Progress in the application of other growth factors to the treatment of skeletal disorders is much less advanced. This is, in part, because the role of growth factors in the etiology of specific disorders has been recognized only relatively recently. A case in point are the FGFs. This family of polypeptides was named for its ability to stimulate fibroblasts but subsequently was found to influence multiple cell types, including cartilage. The chondrocytes of the growth plate have been known for some time to be under the mitogenic influence of FGF^61,126. However, it has been only in the last few years that FGF receptors on these cells have been identified⁵³ and characterized¹²⁴ or that the mammalian FGF-receptor genes have been cloned⁵⁸. Thus, it was not until 1994 that mutations in the receptors for the FGF family were discovered to be the cause of an expanding group of chondrodysplasias, including achondroplasia, the most common genetic form of dwarfism^{55,82,96,104,113,134}.

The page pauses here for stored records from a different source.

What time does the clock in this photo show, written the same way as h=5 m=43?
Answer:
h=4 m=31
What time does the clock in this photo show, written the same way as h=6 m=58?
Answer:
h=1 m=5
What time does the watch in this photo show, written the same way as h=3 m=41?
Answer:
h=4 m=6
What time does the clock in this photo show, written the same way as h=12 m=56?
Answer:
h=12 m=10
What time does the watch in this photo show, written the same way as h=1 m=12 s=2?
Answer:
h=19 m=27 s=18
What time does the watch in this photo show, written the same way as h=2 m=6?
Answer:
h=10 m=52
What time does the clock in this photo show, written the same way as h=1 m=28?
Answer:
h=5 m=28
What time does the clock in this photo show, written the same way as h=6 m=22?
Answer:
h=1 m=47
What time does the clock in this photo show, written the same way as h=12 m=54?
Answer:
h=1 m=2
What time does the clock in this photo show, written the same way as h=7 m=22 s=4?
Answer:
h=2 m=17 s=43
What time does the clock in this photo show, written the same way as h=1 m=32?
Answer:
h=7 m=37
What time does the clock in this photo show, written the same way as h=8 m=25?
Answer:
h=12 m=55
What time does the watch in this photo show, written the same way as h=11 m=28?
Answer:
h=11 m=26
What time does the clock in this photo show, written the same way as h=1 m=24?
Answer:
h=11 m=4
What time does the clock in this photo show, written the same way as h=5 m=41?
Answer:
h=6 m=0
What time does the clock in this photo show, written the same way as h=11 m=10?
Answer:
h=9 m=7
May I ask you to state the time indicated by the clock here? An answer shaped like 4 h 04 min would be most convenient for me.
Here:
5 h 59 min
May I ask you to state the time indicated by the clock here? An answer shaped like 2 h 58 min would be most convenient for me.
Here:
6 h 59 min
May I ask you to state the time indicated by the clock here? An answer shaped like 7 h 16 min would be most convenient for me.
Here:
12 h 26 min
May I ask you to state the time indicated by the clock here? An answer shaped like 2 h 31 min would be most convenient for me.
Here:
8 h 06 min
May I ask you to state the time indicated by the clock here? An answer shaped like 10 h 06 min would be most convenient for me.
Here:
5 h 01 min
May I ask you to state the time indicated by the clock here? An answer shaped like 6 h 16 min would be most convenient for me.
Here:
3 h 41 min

Unlike the growth hormone-IGF-I axis, the actions of the FGF family do not appear to involve a cascade of events involving multiple tissues and mediators. There is no currently available means of bypassing the FGF-receptor defect in achondroplastic dwarfism in a fashion analogous to the use of IGF-I to circumvent the growth hormone-receptor defect in Laron dwarfism.

Ethics of Intervention

The availability of therapeutic agents that enhance skeletal growth raises several ethical questions. Who is to be considered "too short"? In an era of increasing focus on the cost-effectiveness of all therapies, what is the value of a centimeter of stature? Of ten centimeters? If growth factor therapy proves to be capable of increasing normal growth to supranormal levels, should this therapy be used to augment height that is not abnormal but that would become "desirably abnormal" with treatment? Clearly, progress in the application of growth factors to disorders of skeletal development requires advances in ethics and socioeconomics as well as in the necessary science and technology.

Treatment of Fractures

The response of bone to structural damage is nearly unique in biology. Most injured tissues heal with a fibrous scar, the cells and structure of which are unable to assume the function of that tissue. In contrast, bone and a few other tissues (such as the cornea and, to a limited extent, the liver) are capable of true cellular, morphological, and functional restoration. The initial phase of fracture-healing is characterized by an inflammatory response and the consolidation of a hematoma within the fracture site. This is followed by the proliferation of periosteal, endosteal, and marrow stromal cells adjacent to the fracture as well as the recruitment of undifferentiated mesenchymal cells from nearby soft tissues. These cells and their progeny differentiate to become chondroblasts, chondrocytes, osteoblasts, and osteocytes. Cartilage is formed and is eventually replaced by woven bone that is then remodeled to a more mature lamellar bone⁴⁰.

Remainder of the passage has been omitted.